Reading from a Polars Dataframe

The PolarsReader (or edsnlp.data.from_polars) handles reading from a table and yields documents. At the moment, only entities and attributes are loaded. Relations and events are not supported.

Example
import edsnlp

nlp = edsnlp.blank("eds")
nlp.add_pipe(...)
doc_iterator = edsnlp.data.from_polars(df, nlp=nlp, converter="omop")
annotated_docs = nlp.pipe(doc_iterator)

Generator vs list

edsnlp.data.from_polars returns a LazyCollection. To iterate over the documents multiple times efficiently or to access them by index, you must convert it to a list

docs = list(edsnlp.data.from_polars(df, converter="omop"))

Parameters

PARAMETER DESCRIPTION
data

Polars object

converter

Converter to use to convert the rows of the DataFrame (represented as dicts) to Doc objects. These are documented on the Converters page.

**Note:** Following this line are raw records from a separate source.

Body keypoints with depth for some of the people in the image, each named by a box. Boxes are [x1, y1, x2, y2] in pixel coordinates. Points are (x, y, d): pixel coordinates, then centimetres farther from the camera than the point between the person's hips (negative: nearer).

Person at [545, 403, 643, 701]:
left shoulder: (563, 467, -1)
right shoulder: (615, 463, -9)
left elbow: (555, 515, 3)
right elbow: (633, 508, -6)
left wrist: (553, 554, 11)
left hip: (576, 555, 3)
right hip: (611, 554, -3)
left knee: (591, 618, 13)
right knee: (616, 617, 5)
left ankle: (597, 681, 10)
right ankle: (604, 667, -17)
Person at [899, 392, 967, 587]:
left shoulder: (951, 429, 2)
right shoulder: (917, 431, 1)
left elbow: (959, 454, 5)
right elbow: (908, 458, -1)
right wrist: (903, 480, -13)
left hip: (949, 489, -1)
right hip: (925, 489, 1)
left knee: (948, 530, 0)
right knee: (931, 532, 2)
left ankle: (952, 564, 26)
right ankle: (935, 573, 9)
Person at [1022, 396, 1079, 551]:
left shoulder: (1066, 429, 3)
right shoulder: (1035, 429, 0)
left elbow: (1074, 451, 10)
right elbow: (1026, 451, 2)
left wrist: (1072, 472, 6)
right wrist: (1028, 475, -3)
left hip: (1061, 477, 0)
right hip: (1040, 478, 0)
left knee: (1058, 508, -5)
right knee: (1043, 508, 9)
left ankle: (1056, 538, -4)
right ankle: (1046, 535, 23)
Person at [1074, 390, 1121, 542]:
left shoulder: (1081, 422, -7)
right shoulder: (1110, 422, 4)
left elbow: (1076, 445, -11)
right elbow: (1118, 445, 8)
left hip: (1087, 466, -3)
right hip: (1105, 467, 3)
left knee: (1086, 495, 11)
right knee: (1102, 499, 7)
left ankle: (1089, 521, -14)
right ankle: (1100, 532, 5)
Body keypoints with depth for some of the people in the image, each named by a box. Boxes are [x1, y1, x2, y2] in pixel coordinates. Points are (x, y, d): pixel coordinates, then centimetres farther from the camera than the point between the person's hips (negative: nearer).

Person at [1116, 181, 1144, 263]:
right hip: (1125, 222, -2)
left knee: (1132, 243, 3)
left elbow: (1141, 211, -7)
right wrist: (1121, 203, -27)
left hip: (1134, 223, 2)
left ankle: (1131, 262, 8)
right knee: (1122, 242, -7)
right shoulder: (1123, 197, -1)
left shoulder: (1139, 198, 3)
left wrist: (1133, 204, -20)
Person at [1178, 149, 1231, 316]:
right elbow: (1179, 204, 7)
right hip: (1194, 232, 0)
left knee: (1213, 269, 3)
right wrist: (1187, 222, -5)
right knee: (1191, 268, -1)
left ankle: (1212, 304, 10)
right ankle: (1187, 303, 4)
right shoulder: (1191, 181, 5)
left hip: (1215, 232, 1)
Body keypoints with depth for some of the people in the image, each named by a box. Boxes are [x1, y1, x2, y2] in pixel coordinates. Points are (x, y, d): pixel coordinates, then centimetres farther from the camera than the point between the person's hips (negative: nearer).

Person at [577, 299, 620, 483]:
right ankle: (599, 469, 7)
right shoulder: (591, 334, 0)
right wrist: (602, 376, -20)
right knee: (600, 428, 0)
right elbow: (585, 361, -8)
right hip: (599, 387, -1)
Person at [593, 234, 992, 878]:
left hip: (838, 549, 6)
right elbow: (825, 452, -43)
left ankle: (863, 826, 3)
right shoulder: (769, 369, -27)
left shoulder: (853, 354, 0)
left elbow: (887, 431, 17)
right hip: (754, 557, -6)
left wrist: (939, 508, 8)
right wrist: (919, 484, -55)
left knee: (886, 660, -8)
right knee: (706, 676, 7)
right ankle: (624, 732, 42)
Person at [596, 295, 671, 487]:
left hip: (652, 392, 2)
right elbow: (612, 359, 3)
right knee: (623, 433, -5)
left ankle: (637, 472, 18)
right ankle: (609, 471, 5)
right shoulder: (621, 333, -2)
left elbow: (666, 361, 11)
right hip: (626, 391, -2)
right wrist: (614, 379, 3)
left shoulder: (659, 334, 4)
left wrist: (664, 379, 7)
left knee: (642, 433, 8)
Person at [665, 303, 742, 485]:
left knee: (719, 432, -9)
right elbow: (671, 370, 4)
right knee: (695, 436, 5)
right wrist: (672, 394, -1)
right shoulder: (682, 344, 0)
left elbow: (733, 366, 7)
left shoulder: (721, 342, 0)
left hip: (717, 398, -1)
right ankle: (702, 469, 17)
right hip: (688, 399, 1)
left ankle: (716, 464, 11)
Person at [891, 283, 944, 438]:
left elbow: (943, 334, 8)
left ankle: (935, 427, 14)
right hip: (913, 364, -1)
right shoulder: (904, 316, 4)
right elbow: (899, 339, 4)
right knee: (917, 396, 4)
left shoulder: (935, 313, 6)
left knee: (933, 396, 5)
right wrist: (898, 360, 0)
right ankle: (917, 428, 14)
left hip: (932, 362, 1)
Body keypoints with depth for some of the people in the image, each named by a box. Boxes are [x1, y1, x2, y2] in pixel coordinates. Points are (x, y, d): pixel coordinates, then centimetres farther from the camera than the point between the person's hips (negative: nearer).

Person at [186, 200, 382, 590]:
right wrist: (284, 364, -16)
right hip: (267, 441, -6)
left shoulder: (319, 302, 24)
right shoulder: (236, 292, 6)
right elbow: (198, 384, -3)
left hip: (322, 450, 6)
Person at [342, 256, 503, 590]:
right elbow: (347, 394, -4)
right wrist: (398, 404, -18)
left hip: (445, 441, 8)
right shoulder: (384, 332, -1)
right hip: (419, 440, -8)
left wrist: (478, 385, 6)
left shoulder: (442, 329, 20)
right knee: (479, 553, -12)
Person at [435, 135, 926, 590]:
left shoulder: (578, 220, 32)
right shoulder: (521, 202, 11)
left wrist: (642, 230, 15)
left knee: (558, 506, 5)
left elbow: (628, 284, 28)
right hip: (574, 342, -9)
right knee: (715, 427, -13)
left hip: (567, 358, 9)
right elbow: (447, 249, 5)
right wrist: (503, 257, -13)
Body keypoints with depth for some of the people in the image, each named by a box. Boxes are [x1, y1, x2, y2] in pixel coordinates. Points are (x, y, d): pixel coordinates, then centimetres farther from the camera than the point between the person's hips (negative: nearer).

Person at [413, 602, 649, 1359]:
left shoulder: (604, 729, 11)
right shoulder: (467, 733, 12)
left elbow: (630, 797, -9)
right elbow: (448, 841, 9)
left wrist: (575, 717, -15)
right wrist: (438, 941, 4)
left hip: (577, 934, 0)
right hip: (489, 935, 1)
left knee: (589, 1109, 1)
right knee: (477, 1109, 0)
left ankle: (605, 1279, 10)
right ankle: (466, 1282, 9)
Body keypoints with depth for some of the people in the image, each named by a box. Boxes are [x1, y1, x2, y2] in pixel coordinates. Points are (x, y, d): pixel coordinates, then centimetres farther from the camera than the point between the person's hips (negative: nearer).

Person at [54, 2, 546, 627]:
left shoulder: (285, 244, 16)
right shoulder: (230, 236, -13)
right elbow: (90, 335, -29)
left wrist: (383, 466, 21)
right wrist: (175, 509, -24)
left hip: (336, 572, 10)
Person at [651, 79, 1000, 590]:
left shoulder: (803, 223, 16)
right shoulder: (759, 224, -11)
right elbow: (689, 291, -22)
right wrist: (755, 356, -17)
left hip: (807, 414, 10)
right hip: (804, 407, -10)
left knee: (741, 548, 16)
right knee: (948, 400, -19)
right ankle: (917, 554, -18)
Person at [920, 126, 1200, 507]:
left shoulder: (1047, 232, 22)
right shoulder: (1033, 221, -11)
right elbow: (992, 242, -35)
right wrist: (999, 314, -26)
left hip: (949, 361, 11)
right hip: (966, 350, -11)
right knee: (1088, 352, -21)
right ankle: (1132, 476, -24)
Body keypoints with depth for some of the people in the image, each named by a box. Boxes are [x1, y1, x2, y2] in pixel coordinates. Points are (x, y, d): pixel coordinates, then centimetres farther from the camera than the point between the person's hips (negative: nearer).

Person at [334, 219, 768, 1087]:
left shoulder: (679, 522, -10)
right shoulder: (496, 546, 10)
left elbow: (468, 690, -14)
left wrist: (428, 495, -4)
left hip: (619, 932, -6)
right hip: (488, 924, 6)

TYPE: Union[str, Callable]

kwargs

Additional keyword arguments to pass to the converter. These are documented on the Converters page.

DEFAULT: {}

RETURNS DESCRIPTION
LazyCollection

Writing to a Polars DataFrame

edsnlp.data.to_polars writes a list of documents as a polars dataframe.

Example
import edsnlp

nlp = edsnlp.blank("eds")
nlp.add_pipe(...)

doc = nlp("My document with entities")

edsnlp.data.to_polars([doc], converter="omop")

Parameters

PARAMETER DESCRIPTION
data

The data to write (either a list of documents or a LazyCollection).

TYPE: Union[Any, LazyCollection]

dtypes

Dictionary of column names to dtypes. This is passed to the schema parameter of pl.from_dicts.

TYPE: Optional[dict] DEFAULT: None

converter

Converter to use to convert the documents to dictionary objects before storing them in the dataframe. These are documented on the Converters page.

TYPE: Optional[Union[str, Callable]] DEFAULT: None

kwargs

Additional keyword arguments to pass to the converter. These are documented on the Converters page.

DEFAULT: {}